Perspectives économiques : le Royaume-Uni ne montre aucune croissance en janvier alors que l'hôtellerie en prend un coup


De nouveaux chiffres de l'Office for National Statistics (ONS) révèlent que le Royaume-Uni n'a enregistré aucune croissance du PIB en janvier 2026. Au cours du mois, les « activités alimentaires et de boissons » ont chuté de 2,7 %.

Pour les chiffres de croissance sur trois mois les moins pointus, la croissance globale était de 0,2 %, une amélioration marginale par rapport aux chiffres de croissance de 0,1 % pour les trois mois jusqu'en décembre 2025.

Le secteur de l'hôtellerie au sens large ou « activités d'hébergement et de restauration » a connu une baisse de 0,7 % pour les trois mois jusqu'en janvier 2026, cette baisse étant due à une baisse de 2,9 % pour l'hébergement en particulier.

L'enquête Business Insights and Conditions Survey (BICS) de l'ONS (réalisée du 2 au 15 février 2026) a montré que 52 % des entreprises du secteur de l'hébergement et de la restauration ont vu leur chiffre d'affaires diminuer en janvier par rapport au mois précédent. Il convient de noter que ce chiffre est influencé par la baisse des échanges après les fêtes, mais il est en hausse par rapport au même chiffre (45 % constatant une baisse du chiffre d'affaires) rapporté au cours de la même période d'enquête pour les échanges de janvier 2025.

Les rapports faisant état de performances économiques modérées pour le début de l’année surviennent dans un contexte de craintes croissantes que la guerre américano-israélienne contre l’Iran, et la réponse iranienne consistant à chercher à bloquer le détroit d’Ormuz ainsi que les attaques contre les infrastructures énergétiques du Golfe, aient un impact négatif sur le Royaume-Uni et l’économie mondiale en augmentant les prix de l’énergie.

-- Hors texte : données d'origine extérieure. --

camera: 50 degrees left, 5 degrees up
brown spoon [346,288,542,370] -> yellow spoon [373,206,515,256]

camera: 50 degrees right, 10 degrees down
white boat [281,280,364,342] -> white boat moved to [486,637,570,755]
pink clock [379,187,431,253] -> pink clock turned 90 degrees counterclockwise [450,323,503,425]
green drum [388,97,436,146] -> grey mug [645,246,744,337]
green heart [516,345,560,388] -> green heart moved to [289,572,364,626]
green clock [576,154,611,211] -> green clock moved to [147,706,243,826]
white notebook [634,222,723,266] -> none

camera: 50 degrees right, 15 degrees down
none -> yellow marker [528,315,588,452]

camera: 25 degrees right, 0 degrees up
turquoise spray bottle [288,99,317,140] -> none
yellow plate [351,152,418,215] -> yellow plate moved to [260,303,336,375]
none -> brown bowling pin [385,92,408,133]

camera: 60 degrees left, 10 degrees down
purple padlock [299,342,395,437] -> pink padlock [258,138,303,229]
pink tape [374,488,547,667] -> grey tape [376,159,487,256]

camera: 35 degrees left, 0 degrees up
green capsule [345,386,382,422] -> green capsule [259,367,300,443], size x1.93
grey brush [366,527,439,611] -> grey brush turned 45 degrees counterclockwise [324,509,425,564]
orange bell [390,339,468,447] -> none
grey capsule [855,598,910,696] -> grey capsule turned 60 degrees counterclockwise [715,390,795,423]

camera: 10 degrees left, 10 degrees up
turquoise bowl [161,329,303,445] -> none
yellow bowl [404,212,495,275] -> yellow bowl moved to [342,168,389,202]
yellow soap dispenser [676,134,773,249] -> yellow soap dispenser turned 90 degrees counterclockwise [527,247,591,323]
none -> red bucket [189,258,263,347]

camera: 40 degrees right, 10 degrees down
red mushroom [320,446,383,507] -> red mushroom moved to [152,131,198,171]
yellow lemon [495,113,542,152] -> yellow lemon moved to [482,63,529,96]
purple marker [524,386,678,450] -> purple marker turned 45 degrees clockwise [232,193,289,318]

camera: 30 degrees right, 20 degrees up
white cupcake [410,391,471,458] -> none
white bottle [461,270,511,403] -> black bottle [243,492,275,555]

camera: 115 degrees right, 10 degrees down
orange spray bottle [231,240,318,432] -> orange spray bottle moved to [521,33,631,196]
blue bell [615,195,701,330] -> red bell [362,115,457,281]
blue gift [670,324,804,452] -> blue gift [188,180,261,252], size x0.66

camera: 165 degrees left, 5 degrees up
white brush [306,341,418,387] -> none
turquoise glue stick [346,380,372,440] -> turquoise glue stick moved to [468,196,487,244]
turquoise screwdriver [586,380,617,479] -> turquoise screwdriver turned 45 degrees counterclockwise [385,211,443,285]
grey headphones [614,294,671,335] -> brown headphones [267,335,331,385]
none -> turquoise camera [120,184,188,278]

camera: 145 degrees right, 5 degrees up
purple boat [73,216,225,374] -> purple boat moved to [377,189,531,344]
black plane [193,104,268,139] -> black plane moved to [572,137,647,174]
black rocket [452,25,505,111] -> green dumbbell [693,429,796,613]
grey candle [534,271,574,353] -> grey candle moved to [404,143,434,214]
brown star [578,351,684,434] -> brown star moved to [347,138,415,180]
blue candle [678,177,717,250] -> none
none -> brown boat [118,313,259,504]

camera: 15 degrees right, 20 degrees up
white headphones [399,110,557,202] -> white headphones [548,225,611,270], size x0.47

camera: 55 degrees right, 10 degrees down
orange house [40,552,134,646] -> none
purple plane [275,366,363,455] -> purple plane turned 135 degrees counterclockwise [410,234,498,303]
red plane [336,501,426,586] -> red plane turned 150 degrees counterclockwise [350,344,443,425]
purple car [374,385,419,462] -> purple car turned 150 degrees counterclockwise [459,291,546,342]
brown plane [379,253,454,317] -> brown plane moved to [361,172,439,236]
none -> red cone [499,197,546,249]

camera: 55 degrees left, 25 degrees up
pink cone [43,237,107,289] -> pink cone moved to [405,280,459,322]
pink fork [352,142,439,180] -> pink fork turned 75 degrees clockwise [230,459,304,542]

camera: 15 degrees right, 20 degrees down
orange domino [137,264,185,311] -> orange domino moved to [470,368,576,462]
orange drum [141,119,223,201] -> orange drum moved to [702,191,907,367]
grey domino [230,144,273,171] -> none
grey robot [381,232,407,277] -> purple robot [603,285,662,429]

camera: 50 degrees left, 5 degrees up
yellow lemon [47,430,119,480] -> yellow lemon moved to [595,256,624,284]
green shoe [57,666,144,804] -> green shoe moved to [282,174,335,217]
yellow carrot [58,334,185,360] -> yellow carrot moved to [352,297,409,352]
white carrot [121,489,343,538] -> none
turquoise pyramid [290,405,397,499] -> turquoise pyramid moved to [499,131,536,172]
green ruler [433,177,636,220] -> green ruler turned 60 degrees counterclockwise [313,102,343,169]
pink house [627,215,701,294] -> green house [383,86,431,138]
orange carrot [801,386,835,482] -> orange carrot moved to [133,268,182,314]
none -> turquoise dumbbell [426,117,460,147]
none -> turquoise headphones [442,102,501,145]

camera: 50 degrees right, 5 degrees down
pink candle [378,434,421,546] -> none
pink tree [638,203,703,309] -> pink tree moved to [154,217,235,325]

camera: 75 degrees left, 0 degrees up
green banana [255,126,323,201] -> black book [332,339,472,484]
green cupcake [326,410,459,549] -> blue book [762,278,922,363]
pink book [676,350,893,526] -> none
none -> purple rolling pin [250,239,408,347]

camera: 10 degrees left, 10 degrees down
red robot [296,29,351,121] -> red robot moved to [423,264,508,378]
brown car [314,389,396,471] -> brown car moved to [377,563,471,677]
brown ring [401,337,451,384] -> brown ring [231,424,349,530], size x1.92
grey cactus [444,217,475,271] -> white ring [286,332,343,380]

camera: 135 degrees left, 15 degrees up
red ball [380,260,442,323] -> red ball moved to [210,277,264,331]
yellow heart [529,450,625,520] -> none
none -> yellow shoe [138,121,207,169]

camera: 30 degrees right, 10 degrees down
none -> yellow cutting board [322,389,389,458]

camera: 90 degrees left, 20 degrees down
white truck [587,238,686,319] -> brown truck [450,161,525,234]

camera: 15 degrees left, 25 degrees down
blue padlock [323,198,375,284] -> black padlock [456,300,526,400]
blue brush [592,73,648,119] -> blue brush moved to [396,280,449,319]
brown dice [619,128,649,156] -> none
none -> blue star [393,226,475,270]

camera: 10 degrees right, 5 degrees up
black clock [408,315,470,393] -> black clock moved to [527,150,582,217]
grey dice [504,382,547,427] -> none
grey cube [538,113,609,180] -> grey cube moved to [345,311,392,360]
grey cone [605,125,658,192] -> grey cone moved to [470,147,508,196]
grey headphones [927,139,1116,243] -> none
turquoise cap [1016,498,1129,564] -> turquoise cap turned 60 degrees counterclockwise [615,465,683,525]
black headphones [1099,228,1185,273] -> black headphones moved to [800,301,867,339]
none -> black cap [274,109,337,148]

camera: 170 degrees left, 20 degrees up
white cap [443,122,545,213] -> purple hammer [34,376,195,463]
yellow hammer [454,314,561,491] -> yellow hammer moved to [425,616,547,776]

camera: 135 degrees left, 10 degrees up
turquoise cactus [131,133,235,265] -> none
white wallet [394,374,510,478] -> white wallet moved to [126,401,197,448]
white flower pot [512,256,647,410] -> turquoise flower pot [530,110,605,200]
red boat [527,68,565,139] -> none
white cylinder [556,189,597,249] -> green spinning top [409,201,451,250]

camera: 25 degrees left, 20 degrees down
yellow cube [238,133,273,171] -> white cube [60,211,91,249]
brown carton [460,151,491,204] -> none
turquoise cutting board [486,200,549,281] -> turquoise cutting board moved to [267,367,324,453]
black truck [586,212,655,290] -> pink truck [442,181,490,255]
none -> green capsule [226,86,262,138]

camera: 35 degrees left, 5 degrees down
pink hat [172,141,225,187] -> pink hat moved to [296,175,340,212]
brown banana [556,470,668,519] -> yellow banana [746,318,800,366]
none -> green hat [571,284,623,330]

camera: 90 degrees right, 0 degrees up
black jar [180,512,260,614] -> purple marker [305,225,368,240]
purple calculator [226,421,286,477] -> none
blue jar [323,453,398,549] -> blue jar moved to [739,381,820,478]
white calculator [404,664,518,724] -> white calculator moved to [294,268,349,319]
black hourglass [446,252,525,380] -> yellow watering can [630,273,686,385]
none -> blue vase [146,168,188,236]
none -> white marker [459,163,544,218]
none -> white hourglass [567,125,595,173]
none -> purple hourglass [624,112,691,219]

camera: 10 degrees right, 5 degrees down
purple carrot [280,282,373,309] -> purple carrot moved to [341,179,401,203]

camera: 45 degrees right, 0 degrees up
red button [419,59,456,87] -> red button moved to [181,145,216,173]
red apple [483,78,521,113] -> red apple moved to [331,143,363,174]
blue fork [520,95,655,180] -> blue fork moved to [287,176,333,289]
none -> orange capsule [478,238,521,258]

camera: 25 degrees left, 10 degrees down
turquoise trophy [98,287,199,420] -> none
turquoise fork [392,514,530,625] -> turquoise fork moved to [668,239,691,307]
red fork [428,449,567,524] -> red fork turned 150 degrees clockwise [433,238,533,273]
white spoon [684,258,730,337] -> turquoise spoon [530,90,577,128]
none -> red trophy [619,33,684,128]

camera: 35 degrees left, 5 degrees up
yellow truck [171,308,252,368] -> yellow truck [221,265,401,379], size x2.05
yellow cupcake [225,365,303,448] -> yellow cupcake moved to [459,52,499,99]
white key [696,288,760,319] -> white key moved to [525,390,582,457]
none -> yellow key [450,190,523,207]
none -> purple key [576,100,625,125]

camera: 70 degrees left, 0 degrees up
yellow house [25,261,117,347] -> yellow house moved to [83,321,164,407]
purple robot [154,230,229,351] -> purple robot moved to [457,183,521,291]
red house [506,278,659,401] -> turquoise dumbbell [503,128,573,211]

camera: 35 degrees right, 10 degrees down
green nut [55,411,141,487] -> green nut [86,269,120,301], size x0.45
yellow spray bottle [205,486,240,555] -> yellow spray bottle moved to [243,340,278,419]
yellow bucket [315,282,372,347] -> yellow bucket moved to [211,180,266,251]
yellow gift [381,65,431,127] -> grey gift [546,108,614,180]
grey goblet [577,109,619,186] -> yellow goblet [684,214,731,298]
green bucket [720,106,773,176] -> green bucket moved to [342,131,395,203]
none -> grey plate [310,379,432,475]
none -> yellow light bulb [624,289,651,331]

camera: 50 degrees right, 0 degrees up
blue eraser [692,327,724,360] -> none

Un autre impact du conflit sur les prix du monde du vin est la hausse prévue du prix du soufre et des engrais. En ce qui concerne le premier, la moitié du soufre exporté dans le monde est produit dans le Golfe, tandis qu'environ 20 % du second provient de la région (qui s'élève à environ 46 % pour les engrais à base d'urée à haute teneur en azote).

Tant pour la production de vins que de spiritueux, les coûts des intrants énergétiques vont probablement augmenter. En ce qui concerne ce dernier point, les processus à forte consommation d'énergie, tels que le chauffage des alambics en cuivre dans la production de scotch, pourraient également connaître de fortes augmentations de prix.